本文
胃の奥底に鉛を置かれたような不快感を残した奇妙奇天烈なホラー映画『ヘレディタリー』のアリ・アスター監督が本作でもその本領を発揮してます。
 
 妹が両親を殺して自殺するという悲劇に見舞われた主人公ダニーは、唯一頼れる彼氏のクリスチャンと彼の大学の友人たちとともにスウェーデンの小さな村で行われる夏至祭に出かける。しかしその村には奇妙な雰囲気が漂っていた・・・というまたも奇妙奇天烈な映画でした。

 主人公ダニーの彼氏クリスチャンは精神的に不安定なダニーが面倒臭くなってきていて別れたがっている。優しさを見せつつも、普段はまったダニーを心の外に置いている。またダニーもクリスチャンの気持ちが自分から離れていることに気付きつつも家族の不幸など自身にとって精神的な支えが必要なのでクリスチャンの冷たさにも「自分が悪いの」と毎度自分を卑下して騙し騙し付き合いを続けている。
近いうちに二人の仲は終わるだろうと両者はわかってはいるが、はっきりそれを言い出せない状態。

つまり二人は終わりかけた恋愛の真っ最中です。

これが『ミッドサマー』における重要なポイントですね。

課題 1
映画『ミッドサマー』を紹介した本文のうち、「胃の奥底に鉛を置かれたような」から始まり「つまり二人は終わりかけた恋愛の真っ最中です。」で終わる部分を一字一句違えずに書き出しなさい。
課題 2
映画『ミッドサマー』を紹介した本文を読み、次の問いに答えなさい。
(a) ダニーたちが出かける夏至祭は、どこの国の村で行われるか。
(b) 同じ監督の作品として挙げられているホラー映画の題名は何か。
(c) ダニーの妹は、どのような悲劇を起こしたと書かれているか。

記録の抜粋
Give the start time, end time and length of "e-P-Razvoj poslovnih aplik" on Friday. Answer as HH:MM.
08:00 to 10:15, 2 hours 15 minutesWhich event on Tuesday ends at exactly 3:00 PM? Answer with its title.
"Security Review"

* * *

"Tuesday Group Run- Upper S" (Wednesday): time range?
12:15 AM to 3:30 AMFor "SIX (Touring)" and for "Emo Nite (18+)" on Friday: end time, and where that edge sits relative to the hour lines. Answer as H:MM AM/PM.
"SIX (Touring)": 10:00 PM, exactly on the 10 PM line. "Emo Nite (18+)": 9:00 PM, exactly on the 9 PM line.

解答 1
胃の奥底に鉛を置かれたような不快感を残した奇妙奇天烈なホラー映画『ヘレディタリー』のアリ・アスター監督が本作でもその本領を発揮してます。
 
 妹が両親を殺して自殺するという悲劇に見舞われた主人公ダニーは、唯一頼れる彼氏のクリスチャンと彼の大学の友人たちとともにスウェーデンの小さな村で行われる夏至祭に出かける。しかしその村には奇妙な雰囲気が漂っていた・・・というまたも奇妙奇天烈な映画でした。

 主人公ダニーの彼氏クリスチャンは精神的に不安定なダニーが面倒臭くなってきていて別れたがっている。優しさを見せつつも、普段はまったダニーを心の外に置いている。またダニーもクリスチャンの気持ちが自分から離れていることに気付きつつも家族の不幸など自身にとって精神的な支えが必要なのでクリスチャンの冷たさにも「自分が悪いの」と毎度自分を卑下して騙し騙し付き合いを続けている。
近いうちに二人の仲は終わるだろうと両者はわかってはいるが、はっきりそれを言い出せない状態。

つまり二人は終わりかけた恋愛の真っ最中です。

解答 2
(a) スウェーデン
(b) 『ヘレディタリー』
(c) 両親を殺して自殺した。